Dealing with Incidents

Question 1

In which step of incident response would you begin to restore systems from backups or snapshots?

A) Preparation
B) Recovery
C) Eradication
D) Containment

Answer 1

B) Recovery

Recovery is correct. The other options are steps that come before the incident has been resolved.

Question 2

Which of the following does NOT fall under chain-of-custody?

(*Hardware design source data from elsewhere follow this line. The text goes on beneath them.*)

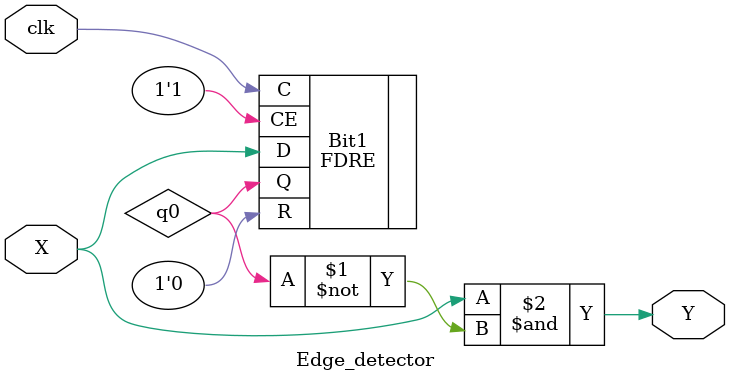
<source format=v>
`timescale 1ns / 1ps


module Edge_detector(
    input X, clk, //X{0}=btnU and //X{1}=btnD
    output Y
);


 wire q0;
    FDRE #(.INIT(1'b0)) Bit1 (.C(clk), .R(1'b0), .CE(1'b1), .D(X), .Q(q0));
    //FDRE #(.INIT(1'b0)) Bit2 (.C(clk), .R(1'b0), .CE(1'b1), .D(X[1]), .Q(q1));
    
   
    //https://electronics.stackexchange.com/questions/165552/rising-edge-pulse-detector-from-logic-gates
    assign Y=( X & ~q0);   //this is going to detect rising/positive edge of this btnU signal
endmodule
</source>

A) Documenting all locations of evidence
B) Write block
C) List of all person(s) handling evidence
D) Defining what constitutes evidence

Answer 2

B) Write block

Write block is correct. The other options are all steps in the chain-of-custody process.

Question 3

Which type of recovery site has no equipment or data and is just a basic office space?

A) Hot site
B) Warm site
C) Cold site
D) Offsite

Answer 3

C) Cold site

Cold site is correct. A hot site has everything needed (including data) to get up and running within hours. A warm site has equipment, but not up-to-date data, and offsite is just a site away from your normal office location.

Question 4

Which of these backup types only backs up data that has changed since the last full backup?

A) Incremental backup
B) Snapshot
C) Full backup
D) Differential backup

Answer 4

D) Differential backup

Differential backup is correct. Incremental backups only back up the data that has changed since the last backup of ANY type. A full backup will back up everything. Snapshots are typically found in virtual machine environments and are not stored on separate media.